Un album, comunque, abbastanza pieno e ricco che colma due carenze che hanno spinto l’autore a comporlo: l’incomprensione della grandezza di chi “vale davvero” e l’incapacità di serbare la memoria condannando alla labilità coloro che hanno avuto un ruolo tutt’altro che secondario nella formazione di una coscienza civile ed in qualche modo sono stati i guardiani dell’esperienza conoscenza, le sentinelle davanti al passato. Non tutti gli “Imperdonabili” ovviamente hanno avuto queste caratteristiche: alcuni di coloro, generosamente inseriti da Veneziani nel suo personale Pantheon, sono lontani intellettualmente e forse spiritualmente da lui, ma il confronto critico che ha stabilito con essi li ha fatti entrare in famiglia come “fratellastri”, consapevole che la dialettica e l’amore per la disputa intelligente sono caratteristiche di un conservatore corazzato dall’adesione militante alla Tradizione che non teme di aprirsi al confronto.

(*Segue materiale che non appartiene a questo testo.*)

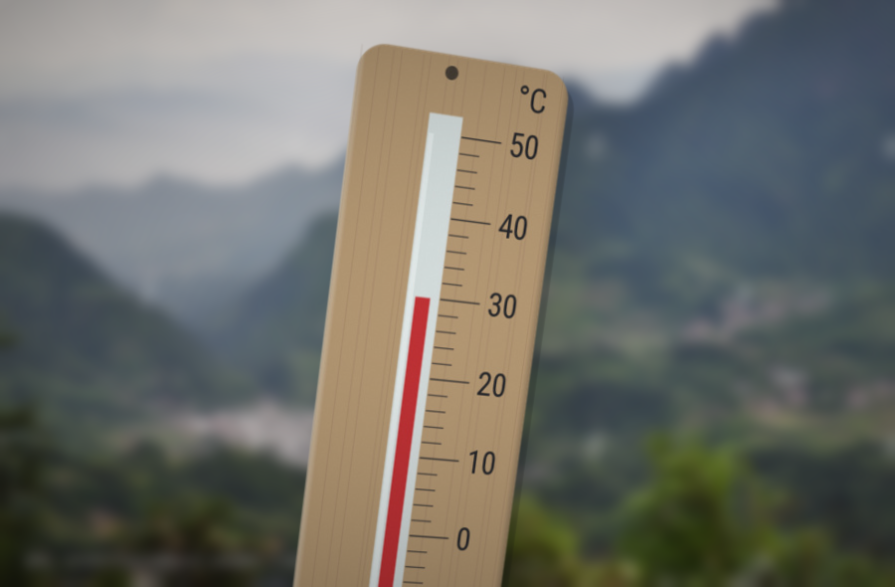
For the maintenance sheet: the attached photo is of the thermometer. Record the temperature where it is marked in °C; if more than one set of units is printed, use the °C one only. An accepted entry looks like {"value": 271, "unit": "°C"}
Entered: {"value": 30, "unit": "°C"}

I ritratti riflettono proprio questa sensibilità a testimonianza della rispettosa considerazione di Veneziani per “i maledetti in rivolta contro il proprio tempo e le sue dominazioni”. Egli, nelle sue peregrinazioni, segue il sacro e il mito, ma non disdegna di soffermarsi su quanti avversano l’uno e l’altro, cercando di capire le loro scelte, confrontandosi e rifuggendo il facile anatema come invece fanno quanti invocano retoricamente la tolleranza per coprire l’attitudine di carcerieri del pensiero che praticano tenacemente e voluttuosamente.
Nel suo lungo percorso Veneziani incontra Dante e Machiavelli, Petrarca e Leopardi, Nietzsche e Dostoevskij, Stirner e Marx, Spengler e Borgson, Gramsci e Prezzolini, Ortega y Gasset e Adorno. E poi Pound, Jünger, Evola, Mishima, Cioran, Eliade, Pirandello, Solzenicyn, Gómez Dávila, Del Noce, Scruton, Montanelli, Fallaci, Thibon, Weil, Campo… L’elenco è nutrito ed in esso ognuno vi troverà ciò che vuole appassionandosi, ne sono certo, ad ognuno grazie ad una scrittura avvolgente ed essenziale, ad uno stile letterario che fa di Veneziani non soltanto un eccellente saggista, ma anche un vero scrittore.

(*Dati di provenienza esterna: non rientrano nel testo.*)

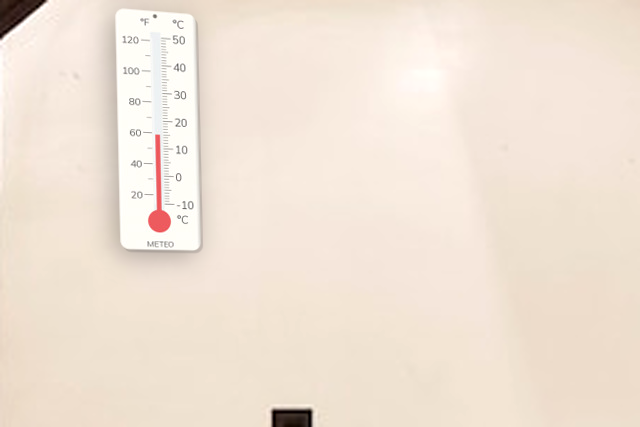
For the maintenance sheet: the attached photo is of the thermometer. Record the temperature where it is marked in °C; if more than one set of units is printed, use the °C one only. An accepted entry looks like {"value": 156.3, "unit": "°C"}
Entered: {"value": 15, "unit": "°C"}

Le pagine più intense, per me che ho condiviso tante delle sue passioni intellettuali, sono quelle del singolare e commovente “Spoon river della parte sbagliata”, un post scriptum dedicato ad amici e veri e propri fratelli maggiori che non ci sono più, conosciuti e frequentati, amati anche quando, per fortuna raramente, si era con loro in disaccordo: Giovanni Volpe, Giano Accame, Piero Buscaroli, Enzo Erra, Claudio Quarantotto, Alfredo Cattabiani, Fausto Gianfranceschi. “Imperdonabili”, tutti. Anzi tra tutti i più imperdonabili: il loro pensiero è stato un lucido atto d’accusa alla modernità pagato a caro prezzo, ma con la gioia della coerenza vissuta fino alla fine, in ogni istante delle loro vite, imperdonabilmente esemplari, quasi inimitabili, al punto da apparire ai nostri occhi di fratelli minori purissima letteratura.